老者仿佛沒有聽到一般,手撚胡須瞧著遠處的光區,微笑著輕輕頷首。
另一邊,血巨人縮小到半米高躲到男孩身後,心祖抬手撓頭瞧著弓腰的魔帝一陣失神。
戚戰刷的睜開眼,實質的光在瞳孔深處閃爍,他緊緊盯視邋遢的身影,頭腦深處勾勒出昔年的畫面:
華元城南方的草原,粗布麻衣的青年繞著彎逃竄,身後的紫色大蛇窮追不放,就在面臨死亡之際,一個抓著酒葫蘆痛飲的瘦弱老頭出現視野……
“是他!”戚戰心臟狂跳了下,與此同時,遠方響起轟鳴,強光隱退露出四面八臂的巨大身影和晉升靈體的老婦。
頭顱隱退,八臂回收,四靈體懸空默默注視著邋遢老者。
戚戰抬腳走來,視線一直停留在老者背部,記憶中的身影與之相合。
“咳咳。”老者攥拳到嘴邊,開啟尊口輕語,“散了吧。”
大能發話誰敢不從,旁觀者躬身飄遠,剩下靈體的老婦卷帶血旗消失。
四靈體劃過亮光回歸體內,
戚戰快速來到老者面前,壓抑激動的心情吐出幾個字:“老人家,真的是您!” “恩。”邋遢老者應道,散出波動阻止戚戰參拜,“一覺醒來你已成帝。”
“啊?”戚戰愣了下,心生百感,“承蒙您老當日援手和提拔之恩,否則怎有晚輩今日,在此得見恩人實乃萬幸……”
“那是你的造化。”老者擺手,上下打量戚戰,“生死存身至圓滿,帝靈合體通本心,人脈育靈童,又有血影存身,難怪陰煞門與血煞門吃癟。”
聞聽此言,戚戰臉部閃過悲色,慚愧的低頭:“勝又怎樣?兄弟朋友全都因我一人弄得身隕靈傷。”

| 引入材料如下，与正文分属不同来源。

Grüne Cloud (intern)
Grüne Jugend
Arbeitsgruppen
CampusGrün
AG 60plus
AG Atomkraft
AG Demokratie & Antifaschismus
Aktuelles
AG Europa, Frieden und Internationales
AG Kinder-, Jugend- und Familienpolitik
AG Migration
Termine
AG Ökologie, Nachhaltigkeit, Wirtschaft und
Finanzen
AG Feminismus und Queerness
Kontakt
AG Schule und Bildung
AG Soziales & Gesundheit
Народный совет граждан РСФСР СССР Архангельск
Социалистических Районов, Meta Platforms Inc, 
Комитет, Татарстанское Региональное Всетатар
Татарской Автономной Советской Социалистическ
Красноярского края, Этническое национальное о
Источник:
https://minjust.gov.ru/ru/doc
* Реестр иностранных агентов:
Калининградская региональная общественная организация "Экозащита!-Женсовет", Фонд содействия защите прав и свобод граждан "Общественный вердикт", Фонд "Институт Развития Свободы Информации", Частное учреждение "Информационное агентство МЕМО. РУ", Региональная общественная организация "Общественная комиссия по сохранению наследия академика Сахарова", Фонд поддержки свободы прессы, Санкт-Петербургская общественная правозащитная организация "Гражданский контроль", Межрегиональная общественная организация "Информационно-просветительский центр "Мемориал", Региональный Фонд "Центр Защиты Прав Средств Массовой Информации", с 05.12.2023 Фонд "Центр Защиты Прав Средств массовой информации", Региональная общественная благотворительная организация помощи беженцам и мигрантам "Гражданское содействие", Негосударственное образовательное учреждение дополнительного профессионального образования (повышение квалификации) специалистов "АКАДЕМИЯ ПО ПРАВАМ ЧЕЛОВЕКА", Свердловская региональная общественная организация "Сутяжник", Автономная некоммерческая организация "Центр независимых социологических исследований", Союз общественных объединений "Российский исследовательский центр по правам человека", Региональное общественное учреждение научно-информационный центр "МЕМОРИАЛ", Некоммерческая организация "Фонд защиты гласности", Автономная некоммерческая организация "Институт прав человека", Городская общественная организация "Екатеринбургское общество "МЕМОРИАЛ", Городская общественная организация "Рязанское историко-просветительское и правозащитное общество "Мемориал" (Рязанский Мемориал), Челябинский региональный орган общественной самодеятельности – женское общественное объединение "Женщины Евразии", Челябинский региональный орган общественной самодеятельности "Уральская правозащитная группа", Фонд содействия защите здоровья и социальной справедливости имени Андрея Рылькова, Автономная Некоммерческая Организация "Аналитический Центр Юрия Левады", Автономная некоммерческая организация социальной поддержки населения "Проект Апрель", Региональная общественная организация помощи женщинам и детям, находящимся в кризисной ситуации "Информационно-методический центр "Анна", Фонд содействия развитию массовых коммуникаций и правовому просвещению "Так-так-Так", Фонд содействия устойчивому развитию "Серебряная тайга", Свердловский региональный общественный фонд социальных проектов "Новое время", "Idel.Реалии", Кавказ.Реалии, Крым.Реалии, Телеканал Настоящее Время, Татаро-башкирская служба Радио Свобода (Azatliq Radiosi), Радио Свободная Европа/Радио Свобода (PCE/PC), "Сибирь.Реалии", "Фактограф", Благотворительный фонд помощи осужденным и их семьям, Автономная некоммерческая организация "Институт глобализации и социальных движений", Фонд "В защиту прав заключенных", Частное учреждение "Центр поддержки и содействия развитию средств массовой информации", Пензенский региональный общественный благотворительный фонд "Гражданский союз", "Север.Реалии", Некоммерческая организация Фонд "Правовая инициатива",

邋遢老者盯著戚戰看了幾秒, 改口道:“你雙目的攻擊可是極道魔瞳?是不是從莽夫那裡學來?”
“莽夫?”戚戰微愣,停頓片刻直言道,“這是三師傅傳我的本領。”
“好!”邋遢老者在空中轉了個圈,雙手互搓接著詢問,“有三師傅,肯定也有二師父對吧?她教過你《術法道訣》?”

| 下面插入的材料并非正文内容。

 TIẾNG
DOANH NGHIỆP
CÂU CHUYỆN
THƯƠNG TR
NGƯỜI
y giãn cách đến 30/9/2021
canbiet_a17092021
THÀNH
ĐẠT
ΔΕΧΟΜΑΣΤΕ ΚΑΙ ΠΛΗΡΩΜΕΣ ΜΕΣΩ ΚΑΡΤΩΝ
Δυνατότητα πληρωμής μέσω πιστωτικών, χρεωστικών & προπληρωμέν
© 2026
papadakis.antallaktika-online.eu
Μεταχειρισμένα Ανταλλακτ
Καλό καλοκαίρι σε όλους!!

“這個……”戚戰抬起頭,從對方目光裡看到迫切,心想,”二師父對《自然天功》了如指掌,他們之間什麽關系?”
“瞧啥呢?快說!”邋遢老者聲音加大,犀利的目光仿佛能夠看穿人心。
戚戰試探著道:“請恕晚輩出言唐突,您老與我師父有何關系?她怎麽對《自然天功》那麽了解?”
“自然天功?”老者重複一句。
“對啊,二師父說你傳授我的功法來於自然、歸於自然,一招一式渾然天成,所以晚輩叫它……”
“霜兒真那麽說?她在哪?”邋遢老者踏前一步伸手抓住戚戰的胳膊。
“見我……二師傅幹嘛?”
啪!老者抬手對戚戰後腦杓就是一巴掌,罵道:“臭小子,她是你師傅,我以後就是你師爹,你說幹嘛?”
“師……爹?”戚戰張開嘴,對比老者的尊容為師傅感到些許惋惜。
老者讀懂了青年的眼神,嘴裡傳來磨牙聲,戚戰連忙陪笑:“晚輩此行也是回去探望師尊……”
他說到這裡俯瞰下方,不免悲從中來,“兄弟為了護我身隕,待晚輩將他們屍身收斂,然後隨您去天淵。”